● **DATA SECTION**
==============================

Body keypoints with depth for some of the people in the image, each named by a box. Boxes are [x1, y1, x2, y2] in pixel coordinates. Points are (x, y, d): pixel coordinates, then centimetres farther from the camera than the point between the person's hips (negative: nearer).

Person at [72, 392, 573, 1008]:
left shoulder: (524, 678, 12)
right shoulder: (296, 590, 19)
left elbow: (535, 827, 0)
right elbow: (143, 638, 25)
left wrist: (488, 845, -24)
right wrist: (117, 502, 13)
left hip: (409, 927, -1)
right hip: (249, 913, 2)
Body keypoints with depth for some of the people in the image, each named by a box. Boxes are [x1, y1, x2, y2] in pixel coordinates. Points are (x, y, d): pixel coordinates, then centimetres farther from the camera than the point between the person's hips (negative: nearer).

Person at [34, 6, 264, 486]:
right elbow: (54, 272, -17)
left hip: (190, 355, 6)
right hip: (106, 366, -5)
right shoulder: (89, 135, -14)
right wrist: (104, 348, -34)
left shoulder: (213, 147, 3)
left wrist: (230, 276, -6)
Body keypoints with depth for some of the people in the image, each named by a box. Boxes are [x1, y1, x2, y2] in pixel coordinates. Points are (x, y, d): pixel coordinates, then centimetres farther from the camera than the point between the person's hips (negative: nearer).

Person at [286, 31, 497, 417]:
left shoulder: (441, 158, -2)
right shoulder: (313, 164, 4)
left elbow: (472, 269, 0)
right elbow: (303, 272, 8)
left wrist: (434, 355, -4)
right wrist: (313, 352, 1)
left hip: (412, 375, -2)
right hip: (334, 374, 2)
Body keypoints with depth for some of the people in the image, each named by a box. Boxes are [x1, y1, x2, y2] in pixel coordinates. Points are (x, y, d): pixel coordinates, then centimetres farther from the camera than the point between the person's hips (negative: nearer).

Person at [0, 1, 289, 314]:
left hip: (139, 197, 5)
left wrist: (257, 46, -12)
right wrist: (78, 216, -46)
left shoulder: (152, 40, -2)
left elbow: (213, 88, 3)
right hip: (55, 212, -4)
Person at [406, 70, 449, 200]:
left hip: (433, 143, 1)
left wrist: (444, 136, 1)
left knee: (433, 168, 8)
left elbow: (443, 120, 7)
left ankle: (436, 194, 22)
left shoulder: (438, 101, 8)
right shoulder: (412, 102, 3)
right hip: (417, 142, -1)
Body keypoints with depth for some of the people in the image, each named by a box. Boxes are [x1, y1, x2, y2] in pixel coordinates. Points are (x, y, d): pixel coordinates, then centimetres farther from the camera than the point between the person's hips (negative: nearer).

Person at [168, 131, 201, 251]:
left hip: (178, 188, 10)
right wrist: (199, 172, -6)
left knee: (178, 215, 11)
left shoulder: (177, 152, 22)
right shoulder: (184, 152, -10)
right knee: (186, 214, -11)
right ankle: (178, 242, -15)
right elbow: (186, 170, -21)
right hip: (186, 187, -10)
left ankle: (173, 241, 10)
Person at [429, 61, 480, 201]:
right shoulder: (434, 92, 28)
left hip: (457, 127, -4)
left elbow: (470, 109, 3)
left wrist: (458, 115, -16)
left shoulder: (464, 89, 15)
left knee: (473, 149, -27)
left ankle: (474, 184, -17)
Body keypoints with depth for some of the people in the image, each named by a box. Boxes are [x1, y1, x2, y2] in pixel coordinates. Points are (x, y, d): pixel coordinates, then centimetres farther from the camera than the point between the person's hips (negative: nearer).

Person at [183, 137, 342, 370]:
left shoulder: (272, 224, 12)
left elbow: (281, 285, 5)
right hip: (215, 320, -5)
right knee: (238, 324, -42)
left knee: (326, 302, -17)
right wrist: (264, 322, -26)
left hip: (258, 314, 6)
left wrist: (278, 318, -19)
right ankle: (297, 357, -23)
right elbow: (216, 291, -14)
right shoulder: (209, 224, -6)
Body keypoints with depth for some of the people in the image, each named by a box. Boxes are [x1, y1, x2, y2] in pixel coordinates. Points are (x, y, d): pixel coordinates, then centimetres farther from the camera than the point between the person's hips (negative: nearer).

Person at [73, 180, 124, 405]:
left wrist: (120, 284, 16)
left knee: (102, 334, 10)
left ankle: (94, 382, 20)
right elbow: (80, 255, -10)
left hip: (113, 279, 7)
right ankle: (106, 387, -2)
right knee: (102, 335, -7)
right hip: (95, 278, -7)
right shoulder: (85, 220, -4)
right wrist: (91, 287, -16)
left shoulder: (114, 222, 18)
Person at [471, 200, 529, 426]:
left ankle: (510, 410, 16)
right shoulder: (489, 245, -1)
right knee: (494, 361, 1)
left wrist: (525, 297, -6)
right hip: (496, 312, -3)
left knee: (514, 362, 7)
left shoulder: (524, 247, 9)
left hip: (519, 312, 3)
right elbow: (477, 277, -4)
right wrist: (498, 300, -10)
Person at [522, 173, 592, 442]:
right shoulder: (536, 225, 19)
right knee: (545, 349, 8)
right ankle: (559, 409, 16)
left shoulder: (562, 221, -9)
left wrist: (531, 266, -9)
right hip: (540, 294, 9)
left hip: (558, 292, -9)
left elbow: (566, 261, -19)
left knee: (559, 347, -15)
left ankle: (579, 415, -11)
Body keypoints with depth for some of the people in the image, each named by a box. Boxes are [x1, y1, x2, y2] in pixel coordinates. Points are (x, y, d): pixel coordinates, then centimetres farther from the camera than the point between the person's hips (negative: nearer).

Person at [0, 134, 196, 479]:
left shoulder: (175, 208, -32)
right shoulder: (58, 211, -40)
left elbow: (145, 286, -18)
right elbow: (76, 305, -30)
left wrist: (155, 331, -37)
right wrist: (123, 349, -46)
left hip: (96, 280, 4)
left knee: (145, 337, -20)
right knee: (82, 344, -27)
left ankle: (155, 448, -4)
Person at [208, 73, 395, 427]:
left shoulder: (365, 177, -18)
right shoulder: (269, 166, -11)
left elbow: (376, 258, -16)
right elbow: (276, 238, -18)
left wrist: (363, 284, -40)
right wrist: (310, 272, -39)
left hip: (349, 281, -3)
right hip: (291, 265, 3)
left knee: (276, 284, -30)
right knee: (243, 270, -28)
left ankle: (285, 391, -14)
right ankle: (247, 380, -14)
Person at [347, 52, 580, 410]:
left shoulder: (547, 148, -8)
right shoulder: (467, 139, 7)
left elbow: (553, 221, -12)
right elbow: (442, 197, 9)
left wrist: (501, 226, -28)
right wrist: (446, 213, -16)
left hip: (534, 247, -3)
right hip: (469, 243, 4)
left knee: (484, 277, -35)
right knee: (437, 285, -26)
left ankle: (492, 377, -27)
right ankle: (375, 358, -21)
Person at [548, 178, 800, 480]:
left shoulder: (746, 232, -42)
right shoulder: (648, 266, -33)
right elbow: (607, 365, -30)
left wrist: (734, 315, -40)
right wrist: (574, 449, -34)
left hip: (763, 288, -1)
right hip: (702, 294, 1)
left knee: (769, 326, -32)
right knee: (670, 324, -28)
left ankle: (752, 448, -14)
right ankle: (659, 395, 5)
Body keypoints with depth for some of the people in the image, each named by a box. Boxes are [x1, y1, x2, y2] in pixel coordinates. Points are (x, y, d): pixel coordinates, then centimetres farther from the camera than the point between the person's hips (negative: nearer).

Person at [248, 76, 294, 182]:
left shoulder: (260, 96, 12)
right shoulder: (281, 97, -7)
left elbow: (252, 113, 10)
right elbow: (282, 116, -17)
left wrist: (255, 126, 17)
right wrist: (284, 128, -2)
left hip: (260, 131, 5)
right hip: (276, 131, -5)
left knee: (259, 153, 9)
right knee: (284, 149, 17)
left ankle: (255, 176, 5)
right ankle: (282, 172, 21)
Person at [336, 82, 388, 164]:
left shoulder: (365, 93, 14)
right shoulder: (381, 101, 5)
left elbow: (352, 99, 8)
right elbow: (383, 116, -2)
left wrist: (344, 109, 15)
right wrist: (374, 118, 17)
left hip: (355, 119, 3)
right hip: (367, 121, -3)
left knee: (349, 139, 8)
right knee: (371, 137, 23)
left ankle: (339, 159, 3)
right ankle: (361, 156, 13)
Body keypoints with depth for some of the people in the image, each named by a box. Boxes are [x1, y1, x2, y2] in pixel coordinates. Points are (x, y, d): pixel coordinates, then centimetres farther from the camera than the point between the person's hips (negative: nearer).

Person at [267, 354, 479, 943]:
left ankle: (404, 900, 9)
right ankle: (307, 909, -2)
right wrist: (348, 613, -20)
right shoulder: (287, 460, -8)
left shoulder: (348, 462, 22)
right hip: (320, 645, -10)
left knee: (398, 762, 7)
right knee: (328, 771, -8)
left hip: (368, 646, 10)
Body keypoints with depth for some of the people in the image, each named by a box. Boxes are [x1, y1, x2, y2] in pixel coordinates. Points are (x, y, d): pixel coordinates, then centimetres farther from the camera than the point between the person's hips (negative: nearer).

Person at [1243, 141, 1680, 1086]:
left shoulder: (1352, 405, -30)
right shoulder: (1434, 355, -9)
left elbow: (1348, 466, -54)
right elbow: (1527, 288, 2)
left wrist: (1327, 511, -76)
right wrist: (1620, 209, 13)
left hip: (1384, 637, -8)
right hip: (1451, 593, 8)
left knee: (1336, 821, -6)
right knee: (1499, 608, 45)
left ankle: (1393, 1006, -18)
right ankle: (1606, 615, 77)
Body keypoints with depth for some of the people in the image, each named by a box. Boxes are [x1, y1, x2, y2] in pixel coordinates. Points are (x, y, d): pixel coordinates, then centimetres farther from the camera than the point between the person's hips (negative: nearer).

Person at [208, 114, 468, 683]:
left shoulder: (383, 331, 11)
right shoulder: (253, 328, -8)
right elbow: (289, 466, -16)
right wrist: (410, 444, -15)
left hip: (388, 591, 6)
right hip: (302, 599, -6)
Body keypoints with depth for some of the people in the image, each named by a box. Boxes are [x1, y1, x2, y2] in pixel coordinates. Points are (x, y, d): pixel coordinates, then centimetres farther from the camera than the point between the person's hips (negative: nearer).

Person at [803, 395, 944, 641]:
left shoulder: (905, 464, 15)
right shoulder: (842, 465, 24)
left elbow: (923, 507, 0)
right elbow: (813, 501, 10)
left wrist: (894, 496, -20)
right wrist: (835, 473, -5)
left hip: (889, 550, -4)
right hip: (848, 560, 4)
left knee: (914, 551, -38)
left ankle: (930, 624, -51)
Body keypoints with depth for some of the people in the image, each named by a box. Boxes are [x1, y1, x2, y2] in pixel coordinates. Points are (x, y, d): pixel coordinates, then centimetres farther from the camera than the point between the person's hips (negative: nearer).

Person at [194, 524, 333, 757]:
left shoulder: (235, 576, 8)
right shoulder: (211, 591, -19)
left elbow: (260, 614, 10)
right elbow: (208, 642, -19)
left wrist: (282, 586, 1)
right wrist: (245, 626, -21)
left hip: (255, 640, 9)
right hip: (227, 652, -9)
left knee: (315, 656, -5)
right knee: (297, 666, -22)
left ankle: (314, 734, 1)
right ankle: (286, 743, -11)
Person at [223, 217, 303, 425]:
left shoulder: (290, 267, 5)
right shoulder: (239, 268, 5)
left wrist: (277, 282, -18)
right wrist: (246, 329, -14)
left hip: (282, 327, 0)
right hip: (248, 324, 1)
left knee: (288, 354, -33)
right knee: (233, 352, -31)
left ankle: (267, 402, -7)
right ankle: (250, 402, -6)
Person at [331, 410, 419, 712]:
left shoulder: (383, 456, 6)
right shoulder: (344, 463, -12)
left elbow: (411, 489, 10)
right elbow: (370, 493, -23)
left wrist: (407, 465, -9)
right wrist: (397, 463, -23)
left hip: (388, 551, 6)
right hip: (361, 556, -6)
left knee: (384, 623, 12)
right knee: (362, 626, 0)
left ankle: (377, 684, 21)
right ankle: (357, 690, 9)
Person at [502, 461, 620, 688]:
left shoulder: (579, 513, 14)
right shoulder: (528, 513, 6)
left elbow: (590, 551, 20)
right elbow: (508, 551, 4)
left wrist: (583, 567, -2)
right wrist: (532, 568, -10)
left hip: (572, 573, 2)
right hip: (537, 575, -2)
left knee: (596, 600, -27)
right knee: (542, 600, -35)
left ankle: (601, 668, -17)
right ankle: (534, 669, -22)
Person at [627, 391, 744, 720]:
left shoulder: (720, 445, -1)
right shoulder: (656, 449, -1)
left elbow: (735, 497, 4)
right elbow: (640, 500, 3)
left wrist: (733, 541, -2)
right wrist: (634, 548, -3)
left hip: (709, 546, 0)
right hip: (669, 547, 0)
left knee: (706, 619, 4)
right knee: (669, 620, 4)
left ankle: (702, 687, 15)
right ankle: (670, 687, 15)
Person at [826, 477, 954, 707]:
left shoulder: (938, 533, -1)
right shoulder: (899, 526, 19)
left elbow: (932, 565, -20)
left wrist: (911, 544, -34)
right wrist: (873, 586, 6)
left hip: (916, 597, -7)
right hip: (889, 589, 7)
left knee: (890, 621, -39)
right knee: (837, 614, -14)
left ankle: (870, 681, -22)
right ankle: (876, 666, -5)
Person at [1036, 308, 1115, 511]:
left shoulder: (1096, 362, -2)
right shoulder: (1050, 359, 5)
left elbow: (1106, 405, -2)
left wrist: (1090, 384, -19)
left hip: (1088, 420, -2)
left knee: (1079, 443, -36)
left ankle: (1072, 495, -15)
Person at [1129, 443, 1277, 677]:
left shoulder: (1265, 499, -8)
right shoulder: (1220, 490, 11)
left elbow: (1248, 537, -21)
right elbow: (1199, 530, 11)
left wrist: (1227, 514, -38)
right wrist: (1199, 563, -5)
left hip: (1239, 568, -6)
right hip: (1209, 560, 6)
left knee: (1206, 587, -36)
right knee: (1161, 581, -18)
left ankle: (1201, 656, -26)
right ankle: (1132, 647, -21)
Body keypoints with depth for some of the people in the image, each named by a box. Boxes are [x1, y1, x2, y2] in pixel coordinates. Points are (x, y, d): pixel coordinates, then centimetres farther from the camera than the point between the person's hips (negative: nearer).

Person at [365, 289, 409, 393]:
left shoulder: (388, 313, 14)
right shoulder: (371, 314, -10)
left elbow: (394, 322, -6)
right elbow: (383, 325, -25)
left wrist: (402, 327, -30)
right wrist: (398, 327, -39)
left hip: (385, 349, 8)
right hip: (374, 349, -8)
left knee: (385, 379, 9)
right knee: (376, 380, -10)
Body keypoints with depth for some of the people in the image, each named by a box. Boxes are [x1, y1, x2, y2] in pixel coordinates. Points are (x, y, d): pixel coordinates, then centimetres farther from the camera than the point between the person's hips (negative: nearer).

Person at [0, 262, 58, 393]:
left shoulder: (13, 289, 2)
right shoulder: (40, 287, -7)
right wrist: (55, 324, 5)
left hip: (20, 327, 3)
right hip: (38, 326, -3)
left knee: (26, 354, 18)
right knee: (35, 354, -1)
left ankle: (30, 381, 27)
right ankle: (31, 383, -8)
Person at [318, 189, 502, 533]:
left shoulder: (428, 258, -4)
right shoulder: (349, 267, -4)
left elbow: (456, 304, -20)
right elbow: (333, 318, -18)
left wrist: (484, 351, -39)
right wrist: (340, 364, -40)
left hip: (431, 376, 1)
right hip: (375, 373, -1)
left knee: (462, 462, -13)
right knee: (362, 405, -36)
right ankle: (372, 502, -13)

==============================

Among the lines above, repeat exactly those from the line with "left wrist: (155, 331, -37)" to the line with "left elbow: (376, 258, -16)", counting both ends.

left wrist: (155, 331, -37)
right wrist: (123, 349, -46)
left hip: (96, 280, 4)
left knee: (145, 337, -20)
right knee: (82, 344, -27)
left ankle: (155, 448, -4)
Person at [208, 73, 395, 427]:
left shoulder: (365, 177, -18)
right shoulder: (269, 166, -11)
left elbow: (376, 258, -16)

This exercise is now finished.